The firm notes that its design “costs 400 times less per collected area than conventional mirrors, can withstand 100 m.p.h. winds, and can protect the mirror surface and receiver from rain, insects, and dirt,” issues that can significantly reduce the productivity of solar cells.
Cummings says each balloon, measuring two meters (6 1/2 feet) in diameter, can generate 500 watts of electricity and will eventually cost less than $2. With low maintenance and replacement costs, he believes the system will significantly reduce the cost of solar energy from the current price of around $4 per watt of installed capacity to level where is competes directly with fossil fuel-based energy sources. The technology will offer new economic opportunities for farmers who will be able to “farm” electricity in
addition to their crops.
“Solar farms generate energy inexpensively—and generate profit for their operators,” the Cool Earth web site notes. “We are confident that our minimum-material design and use of commodity materials will cut the cost of photovoltaic electricity in a 1 megawatt installation to 29 cents per watt by 2010. At that price, solar farming is a highly attractive option for land-holders. We can then expect free-market forces to drive the spread of clean solar-energy generation.”
“The big advantage of our system in rural areas is the abundance of area that is easy to access and maintain (far easier than up on a rooftop), the ease of setting up large power plants (at roughly eight acres per megawatt of electricity), and less resistance from homeowner associations,” Cummings explained via e-mail.
Gopal Shanker, president of Récolte Energy, a green-energy consultancy firm in Napa, California, says the system seems to offer a lot of potential for the wine industry.
“While I haven’t seen the technology, it sounds like it could work well for the wine industry, since it’s off-the-ground and wouldn’t shade grapes,” he said in a conversation with mongabay.com. “The ease of maintenance and low replacement costs would
be a big benefit.”
Shanker, who is working on a proposal to make Napa County a net exporter of clean energy within five years, says that if CoolEarth delivers on its goal of 29-cent-per-watt solar power it would be a revolution in the energy industry.
“We’re looking for anything that makes solar cost competitive on a massive scale.

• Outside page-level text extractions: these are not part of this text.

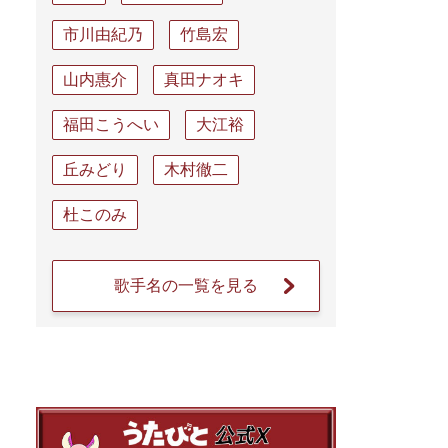
市川由紀乃
竹島宏
山内惠介
真田ナオキ
福田こうへい
大江裕
丘みどり
木村徹二
杜このみ
歌手名の一覧を見る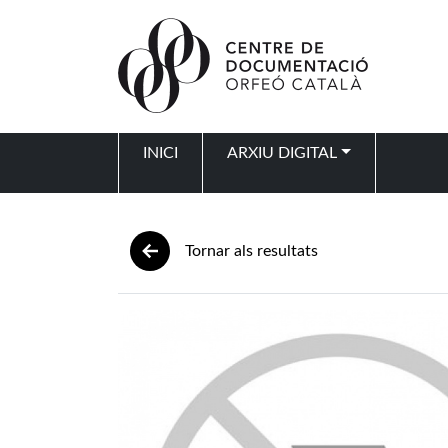
Vés al contingut
INICI
ARXIU DIGITAL
Navegació principal
Tornar als resultats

Right now the total install cost for solar is running $7-$10 per watt,” he said, “so 29 cents per watt would eliminate the need for subsidies under the California Solar Initiative and transform solar energy from a green decision to an economic one. We’d be very interested in taking a closer look at the system”
Shanker may have that chance later this year. Cummings says that CoolEarth plans to have pilot installations by the fourth quarter of 2007.
“We aim to do what no company or government has yet achieved, and we aim to do it within the next few years,” the CoolEarth Solar web site says. “Our goals are ambitious. Our solution is innovative. Our technology is ready.”